Stored data entries:
________

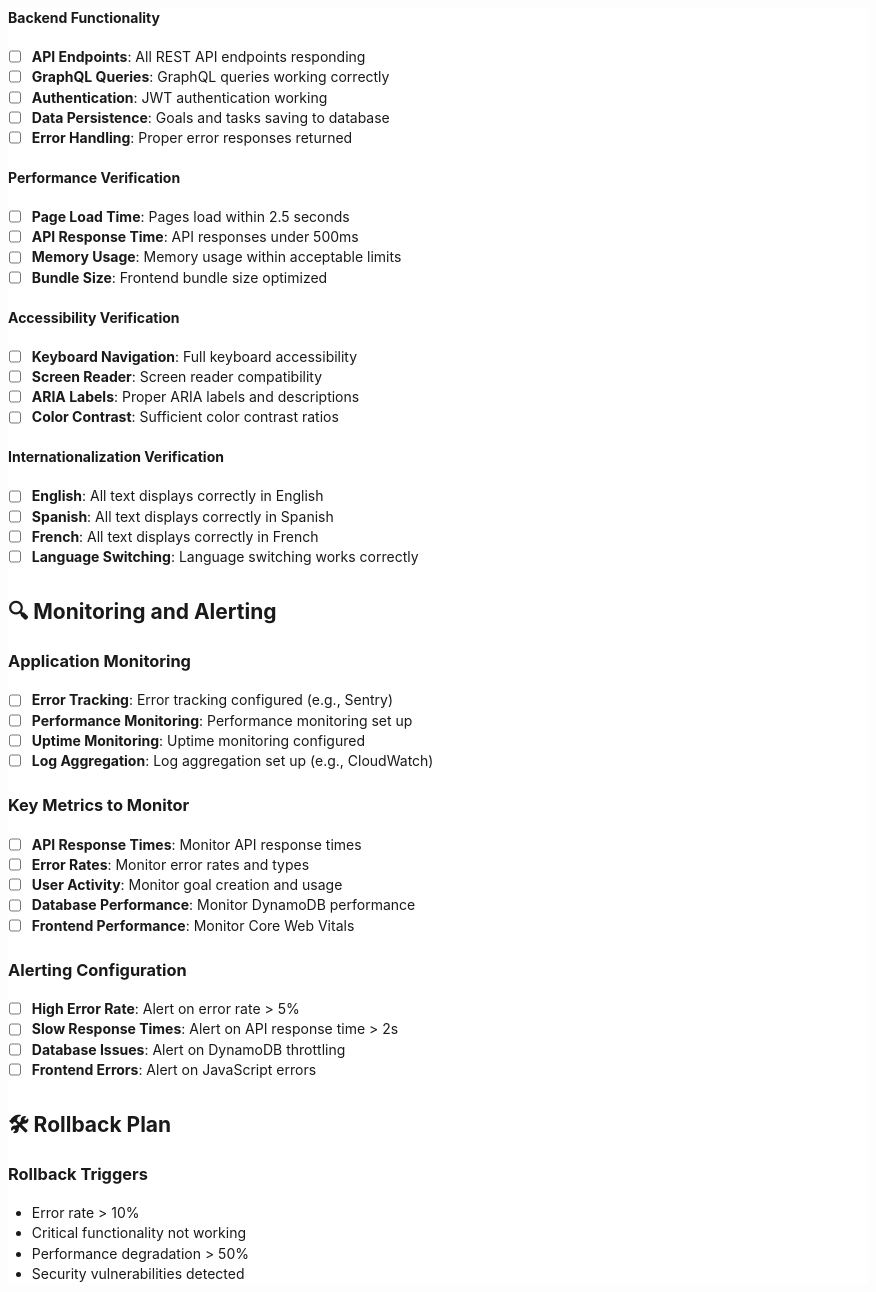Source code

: #### **Backend Functionality**
- [ ] **API Endpoints**: All REST API endpoints responding
- [ ] **GraphQL Queries**: GraphQL queries working correctly
- [ ] **Authentication**: JWT authentication working
- [ ] **Data Persistence**: Goals and tasks saving to database
- [ ] **Error Handling**: Proper error responses returned

#### **Performance Verification**
- [ ] **Page Load Time**: Pages load within 2.5 seconds
- [ ] **API Response Time**: API responses under 500ms
- [ ] **Memory Usage**: Memory usage within acceptable limits
- [ ] **Bundle Size**: Frontend bundle size optimized

#### **Accessibility Verification**
- [ ] **Keyboard Navigation**: Full keyboard accessibility
- [ ] **Screen Reader**: Screen reader compatibility
- [ ] **ARIA Labels**: Proper ARIA labels and descriptions
- [ ] **Color Contrast**: Sufficient color contrast ratios

#### **Internationalization Verification**
- [ ] **English**: All text displays correctly in English
- [ ] **Spanish**: All text displays correctly in Spanish
- [ ] **French**: All text displays correctly in French
- [ ] **Language Switching**: Language switching works correctly

## 🔍 **Monitoring and Alerting**

### **Application Monitoring**
- [ ] **Error Tracking**: Error tracking configured (e.g., Sentry)
- [ ] **Performance Monitoring**: Performance monitoring set up
- [ ] **Uptime Monitoring**: Uptime monitoring configured
- [ ] **Log Aggregation**: Log aggregation set up (e.g., CloudWatch)

### **Key Metrics to Monitor**
- [ ] **API Response Times**: Monitor API response times
- [ ] **Error Rates**: Monitor error rates and types
- [ ] **User Activity**: Monitor goal creation and usage
- [ ] **Database Performance**: Monitor DynamoDB performance
- [ ] **Frontend Performance**: Monitor Core Web Vitals

### **Alerting Configuration**
- [ ] **High Error Rate**: Alert on error rate > 5%
- [ ] **Slow Response Times**: Alert on API response time > 2s
- [ ] **Database Issues**: Alert on DynamoDB throttling
- [ ] **Frontend Errors**: Alert on JavaScript errors

## 🛠️ **Rollback Plan**

### **Rollback Triggers**
- Error rate > 10%
- Critical functionality not working
- Performance degradation > 50%
- Security vulnerabilities detected

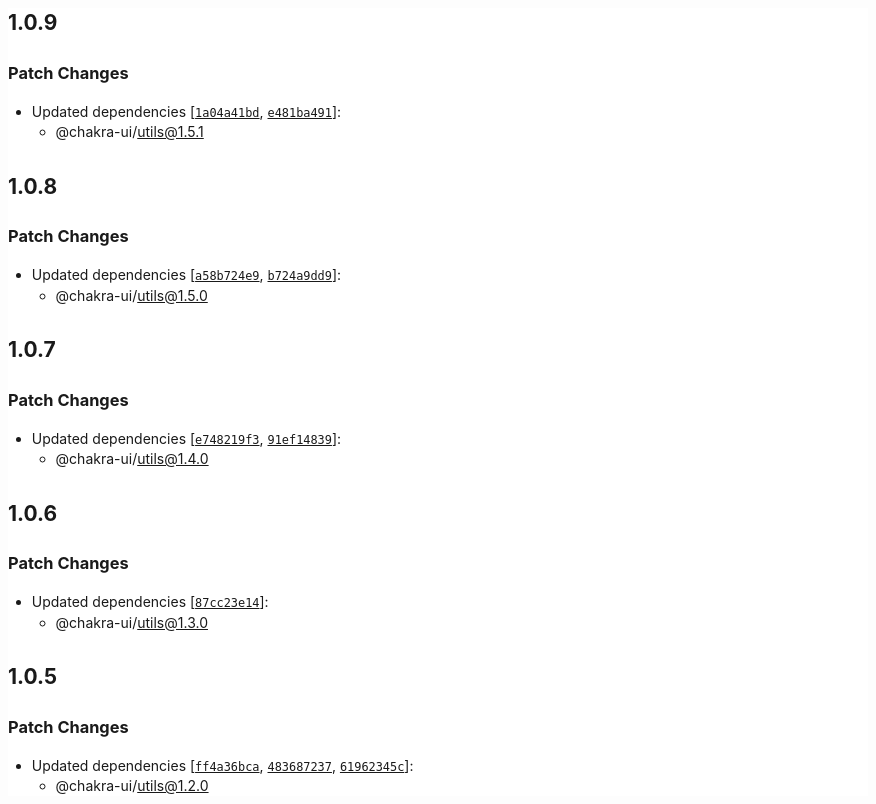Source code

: ## 1.0.9

### Patch Changes

- Updated dependencies
  [[`1a04a41bd`](https://github.com/chakra-ui/chakra-ui/commit/1a04a41bd2285069011a738fff422ba1a6fcce94),
  [`e481ba491`](https://github.com/chakra-ui/chakra-ui/commit/e481ba4914a7f163d93d4c22e2e457f1afb08721)]:
  - @chakra-ui/utils@1.5.1

## 1.0.8

### Patch Changes

- Updated dependencies
  [[`a58b724e9`](https://github.com/chakra-ui/chakra-ui/commit/a58b724e9c8656044f866b658f378662f2a44b46),
  [`b724a9dd9`](https://github.com/chakra-ui/chakra-ui/commit/b724a9dd9429d02c0b2c7f7deac66d3553100bdc)]:
  - @chakra-ui/utils@1.5.0

## 1.0.7

### Patch Changes

- Updated dependencies
  [[`e748219f3`](https://github.com/chakra-ui/chakra-ui/commit/e748219f300f0c51b0eb304fce38b014d7bcbc86),
  [`91ef14839`](https://github.com/chakra-ui/chakra-ui/commit/91ef148397187010804eb8f30307d2ec94c32c5b)]:
  - @chakra-ui/utils@1.4.0

## 1.0.6

### Patch Changes

- Updated dependencies
  [[`87cc23e14`](https://github.com/chakra-ui/chakra-ui/commit/87cc23e14814e02cbbfc9737c2356cef682ddd5d)]:
  - @chakra-ui/utils@1.3.0

## 1.0.5

### Patch Changes

- Updated dependencies
  [[`ff4a36bca`](https://github.com/chakra-ui/chakra-ui/commit/ff4a36bca11cc177830f6f1da13700acd1e3a087),
  [`483687237`](https://github.com/chakra-ui/chakra-ui/commit/483687237f2c4fed05dc6a79693f307c601c1285),
  [`61962345c`](https://github.com/chakra-ui/chakra-ui/commit/61962345c5b1c862445c16c586e304b28c376c9a)]:
  - @chakra-ui/utils@1.2.0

________

**What you will do:** Without including any pictures, repeat the records above exactly.

**Answer to the exercise:**
Source code

: #### **Backend Functionality**
- [ ] **API Endpoints**: All REST API endpoints responding
- [ ] **GraphQL Queries**: GraphQL queries working correctly
- [ ] **Authentication**: JWT authentication working
- [ ] **Data Persistence**: Goals and tasks saving to database
- [ ] **Error Handling**: Proper error responses returned

#### **Performance Verification**
- [ ] **Page Load Time**: Pages load within 2.5 seconds
- [ ] **API Response Time**: API responses under 500ms
- [ ] **Memory Usage**: Memory usage within acceptable limits
- [ ] **Bundle Size**: Frontend bundle size optimized

#### **Accessibility Verification**
- [ ] **Keyboard Navigation**: Full keyboard accessibility
- [ ] **Screen Reader**: Screen reader compatibility
- [ ] **ARIA Labels**: Proper ARIA labels and descriptions
- [ ] **Color Contrast**: Sufficient color contrast ratios

#### **Internationalization Verification**
- [ ] **English**: All text displays correctly in English
- [ ] **Spanish**: All text displays correctly in Spanish
- [ ] **French**: All text displays correctly in French
- [ ] **Language Switching**: Language switching works correctly

## 🔍 **Monitoring and Alerting**

### **Application Monitoring**
- [ ] **Error Tracking**: Error tracking configured (e.g., Sentry)
- [ ] **Performance Monitoring**: Performance monitoring set up
- [ ] **Uptime Monitoring**: Uptime monitoring configured
- [ ] **Log Aggregation**: Log aggregation set up (e.g., CloudWatch)

### **Key Metrics to Monitor**
- [ ] **API Response Times**: Monitor API response times
- [ ] **Error Rates**: Monitor error rates and types
- [ ] **User Activity**: Monitor goal creation and usage
- [ ] **Database Performance**: Monitor DynamoDB performance
- [ ] **Frontend Performance**: Monitor Core Web Vitals

### **Alerting Configuration**
- [ ] **High Error Rate**: Alert on error rate > 5%
- [ ] **Slow Response Times**: Alert on API response time > 2s
- [ ] **Database Issues**: Alert on DynamoDB throttling
- [ ] **Frontend Errors**: Alert on JavaScript errors

## 🛠️ **Rollback Plan**

### **Rollback Triggers**
- Error rate > 10%
- Critical functionality not working
- Performance degradation > 50%
- Security vulnerabilities detected

Source code

: ## 1.0.9

### Patch Changes

- Updated dependencies
  [[`1a04a41bd`](https://github.com/chakra-ui/chakra-ui/commit/1a04a41bd2285069011a738fff422ba1a6fcce94),
  [`e481ba491`](https://github.com/chakra-ui/chakra-ui/commit/e481ba4914a7f163d93d4c22e2e457f1afb08721)]:
  - @chakra-ui/utils@1.5.1

## 1.0.8

### Patch Changes

- Updated dependencies
  [[`a58b724e9`](https://github.com/chakra-ui/chakra-ui/commit/a58b724e9c8656044f866b658f378662f2a44b46),
  [`b724a9dd9`](https://github.com/chakra-ui/chakra-ui/commit/b724a9dd9429d02c0b2c7f7deac66d3553100bdc)]:
  - @chakra-ui/utils@1.5.0

## 1.0.7

### Patch Changes

- Updated dependencies
  [[`e748219f3`](https://github.com/chakra-ui/chakra-ui/commit/e748219f300f0c51b0eb304fce38b014d7bcbc86),
  [`91ef14839`](https://github.com/chakra-ui/chakra-ui/commit/91ef148397187010804eb8f30307d2ec94c32c5b)]:
  - @chakra-ui/utils@1.4.0

## 1.0.6

### Patch Changes

- Updated dependencies
  [[`87cc23e14`](https://github.com/chakra-ui/chakra-ui/commit/87cc23e14814e02cbbfc9737c2356cef682ddd5d)]:
  - @chakra-ui/utils@1.3.0

## 1.0.5

### Patch Changes

- Updated dependencies
  [[`ff4a36bca`](https://github.com/chakra-ui/chakra-ui/commit/ff4a36bca11cc177830f6f1da13700acd1e3a087),
  [`483687237`](https://github.com/chakra-ui/chakra-ui/commit/483687237f2c4fed05dc6a79693f307c601c1285),
  [`61962345c`](https://github.com/chakra-ui/chakra-ui/commit/61962345c5b1c862445c16c586e304b28c376c9a)]:
  - @chakra-ui/utils@1.2.0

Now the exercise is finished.